Ties of caste and family mean everything here; the ties that bind all citizens together mean very little. In the relations between strangers there is an undercurrent of brutality and callous disregard - watch that ragged fellow on crutches skip across the road as the official car carooms towards him - that makes ordinary British behaviour seem amazingly courtly.

As a journalist, one becomes sensitive to this. So the headline on the front page of the Times of India the other day that started "It's unethical to use human beings as guinea pigs ..." naturally caught my eye.

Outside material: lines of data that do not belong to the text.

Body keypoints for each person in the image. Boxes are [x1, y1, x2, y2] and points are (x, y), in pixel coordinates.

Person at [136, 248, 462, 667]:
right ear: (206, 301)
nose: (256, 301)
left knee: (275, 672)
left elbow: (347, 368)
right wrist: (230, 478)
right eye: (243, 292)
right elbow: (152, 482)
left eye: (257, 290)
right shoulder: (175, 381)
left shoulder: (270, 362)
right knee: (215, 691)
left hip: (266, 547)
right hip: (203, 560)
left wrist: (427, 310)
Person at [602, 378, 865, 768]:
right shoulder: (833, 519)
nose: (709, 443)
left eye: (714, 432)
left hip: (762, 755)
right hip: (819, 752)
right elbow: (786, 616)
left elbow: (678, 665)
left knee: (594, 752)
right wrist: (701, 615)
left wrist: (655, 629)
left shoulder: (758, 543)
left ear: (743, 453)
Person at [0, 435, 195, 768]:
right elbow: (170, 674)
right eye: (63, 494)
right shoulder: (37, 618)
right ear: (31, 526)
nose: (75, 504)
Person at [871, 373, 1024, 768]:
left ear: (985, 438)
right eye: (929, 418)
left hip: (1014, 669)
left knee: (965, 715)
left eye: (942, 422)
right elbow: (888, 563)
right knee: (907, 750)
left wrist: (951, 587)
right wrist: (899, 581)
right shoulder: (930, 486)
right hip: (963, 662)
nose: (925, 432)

The gist of the story was as follows. Twenty years ago, India's foremost cancer research organization, the Institute of Cytology and Preventive Oncology, initiated a research project, unusually ambitious for India, into cervical cancer. The first indication of incipient cervical cancer is "dysplasia", a lesion in the cervix. It can only be detected by a test, and if detected it can be treated by a simple operation which halts the potential malignancy in its tracks. This is a very common operation. But the great majority of such dysplasias - over 90 per cent - if left untreated, do not develop into cancer but in time merely clear up on their own. In their study the Indian doctors wanted to observe the progress of cervical dysplasia, to see what they could glean about why some of them became cancerous while others disappear.

The knowledge such an investigation could produce would obviously be useful in the future treatment of the condition - and the results have in fact helped the national cancer programme develop screening guidelines. But there was an obvious problem with the research, which more eagle-eyed readers will already have spotted: namely, how to get the cooperation of the subjects.

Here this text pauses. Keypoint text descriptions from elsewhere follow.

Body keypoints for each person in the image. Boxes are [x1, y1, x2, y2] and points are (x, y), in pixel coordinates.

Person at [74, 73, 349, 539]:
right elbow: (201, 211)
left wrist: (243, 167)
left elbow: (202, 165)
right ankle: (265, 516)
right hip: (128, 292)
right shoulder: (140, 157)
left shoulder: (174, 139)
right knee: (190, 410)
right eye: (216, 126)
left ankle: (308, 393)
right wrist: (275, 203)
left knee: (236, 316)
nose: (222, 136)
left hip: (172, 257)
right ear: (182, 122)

Present them with the facts - you have this dysplasia, if we operate it will go away and you will be fine, if we don't it may become cancerous, but it will be interesting for us to observe this process and afterwards you can have a hysterectomy - and it's not hard to predict how any woman in possession of her senses would react.

To circumvent this problem, the research team kept the 1,100 women selected for the research, all of whom had dysplasia, in the dark about what was going on, and did not attempt to elicit their written consent to it. By the end of the study, 71 of them had developed malignancies.Well, retort the doctors involved, at the time, under Indian guidelines, we were not required to obtain written consent. In any case, we couldn't have done. The women involved were illiterate.

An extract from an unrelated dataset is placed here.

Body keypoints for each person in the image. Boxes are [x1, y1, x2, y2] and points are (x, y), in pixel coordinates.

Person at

They were not, in other words, of our sort, to be cherished and informed and treated with respect. They belonged to that huge, sometimes threatening but often extremely convenient Other. No one is saying that they were treated sadistically, with the brutishness of the Japanese or the Nazis in World War Two. But they were coolly watched while, all unbeknownst to them, their harmless lesions grew into malignant tumours. And there's something about that that freezes the blood.

I set off with the science journalist who broke the story, Ganapathi Mudur, to try to find some of the survivors. Following leads from a report in The Pioneer, we drove to a place called Allipur in the smoggy, ramshackle suburbs north of Delhi and found the women mentioned without difficulty. But then the trail went cold. The women talked vaguely about arrogant doctors, about being dumped in the middle of Delhi without transport home, but when pressed harder it turned out that the study they were involved in started in 1991, three years after the one we were interested in had finished. We made our excuses and left, gnashing our teeth at the sloppiness of Indian journalism.

This is an old story. Theoretically it couldn't happen today: written consent has been required since the early 1980s. But several doctors told me, off the record, that even today consent is rarely taken, and that most research is still done by subterfuge. I can't prove it, I haven't found anybody who will stand up and say it's happened to them. But I have a nasty suspicion it's true.